I am prepared to commit Strokes heresy: this is The Strokes’ best album. Somewhere out there a Strokes purist whose heart lives and dies by the generally assumed greatness of “Is This It?” just died. I did a little homework and it appears that “Is This It?” registered a super high 90 of 100 on Metacritic. This album registered a 71. But I guess that’s why I get to write my own reviews right? I liked “Is This It?”. I liked “Last Nite”, the most famous song The Strokes ever put out. But as years go by I certainly don’t give the album a lot of attention. Same goes for the not-quite-as-appreciated “Room on Fire” and “First Impression of Earth”.

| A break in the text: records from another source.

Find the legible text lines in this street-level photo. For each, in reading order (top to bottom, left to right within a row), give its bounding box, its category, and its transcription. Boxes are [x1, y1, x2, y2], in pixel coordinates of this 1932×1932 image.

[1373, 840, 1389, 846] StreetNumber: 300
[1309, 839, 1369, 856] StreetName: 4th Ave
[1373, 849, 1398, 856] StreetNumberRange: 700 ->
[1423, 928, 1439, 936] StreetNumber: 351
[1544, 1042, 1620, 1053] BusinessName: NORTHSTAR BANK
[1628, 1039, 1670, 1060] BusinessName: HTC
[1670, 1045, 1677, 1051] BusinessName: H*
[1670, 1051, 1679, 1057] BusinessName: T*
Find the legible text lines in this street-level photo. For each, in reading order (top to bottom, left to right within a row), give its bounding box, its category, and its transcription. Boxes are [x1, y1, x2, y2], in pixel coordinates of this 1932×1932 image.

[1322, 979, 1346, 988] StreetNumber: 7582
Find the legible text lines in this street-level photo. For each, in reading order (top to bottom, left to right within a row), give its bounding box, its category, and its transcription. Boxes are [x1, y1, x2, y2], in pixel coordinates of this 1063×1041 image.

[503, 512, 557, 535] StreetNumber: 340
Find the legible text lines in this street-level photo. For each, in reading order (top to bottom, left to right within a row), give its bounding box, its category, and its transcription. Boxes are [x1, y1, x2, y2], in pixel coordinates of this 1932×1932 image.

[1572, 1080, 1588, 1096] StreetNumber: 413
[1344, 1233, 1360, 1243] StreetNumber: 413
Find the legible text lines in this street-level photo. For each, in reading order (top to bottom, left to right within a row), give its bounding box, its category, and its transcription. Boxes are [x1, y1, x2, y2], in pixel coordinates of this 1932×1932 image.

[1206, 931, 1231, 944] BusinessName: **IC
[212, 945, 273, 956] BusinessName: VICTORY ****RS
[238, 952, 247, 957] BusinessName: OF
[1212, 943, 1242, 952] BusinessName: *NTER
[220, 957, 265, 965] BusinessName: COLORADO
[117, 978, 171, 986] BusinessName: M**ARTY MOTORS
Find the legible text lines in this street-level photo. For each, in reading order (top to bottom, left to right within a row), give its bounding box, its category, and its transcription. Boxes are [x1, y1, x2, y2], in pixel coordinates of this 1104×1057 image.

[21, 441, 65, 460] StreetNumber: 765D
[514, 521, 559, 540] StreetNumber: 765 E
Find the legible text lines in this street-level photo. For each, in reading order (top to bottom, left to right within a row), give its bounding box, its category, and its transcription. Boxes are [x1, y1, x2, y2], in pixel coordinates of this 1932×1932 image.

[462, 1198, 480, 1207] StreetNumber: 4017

I bought this album with a little bit of faith, having heard the fantastic opening track “Machu Picchu” online. I have, since that point, decided that, 4.5 months into year, “Machu Picchu” is the year’s best song so far. And it doesn’t stop there, as “Machu Picchu” gives way to “Under Cover of Darkness”, which immediately gives the album back to back stellar tracks. I’m always aware of the dangers of judging a frontloaded album, but by the time you hear the guitar hook on “Two Kinds of Happiness”, the gritty “You’re So Right”, and the catchy “Taken for a Fool” you’re five songs deep into enough good songs to fill up most bands’ entire albums.
There probably is no better example of the transformation of “Is This It?” era strokes to “Angles” era Strokes, where the synths work as the primary drivers and Julian Casablancas’ voice soars rather than growls. I imagine a diehard Strokes fan would have a problem this. And apparently I’m not a diehard Strokes fan. Old school fans may have to take solace in also-awesome tracks like “Gratisfaction”.
Words like “transformation” and “growth” can be hard to peg. If you read my Cold War Kids from yesterday I spoke negatively of their so-called growth because their transition moved away from what made them special towards what made them just one of many. The Strokes certainly had a distinct style when they burst onto the scene, but the difference here is that these changes do not once sacrifice great sounds or guitar hooks. I might be a Strokes heretic, but to me this just sounds like an even better version of an already good band. Thus, as we sit here at the one-third juncture of the year, The Stokes can be proud to own the year’s best track and best album. We can hope that it gets bested as I will never complain about getting more good music, but for now they’ve set the bar high.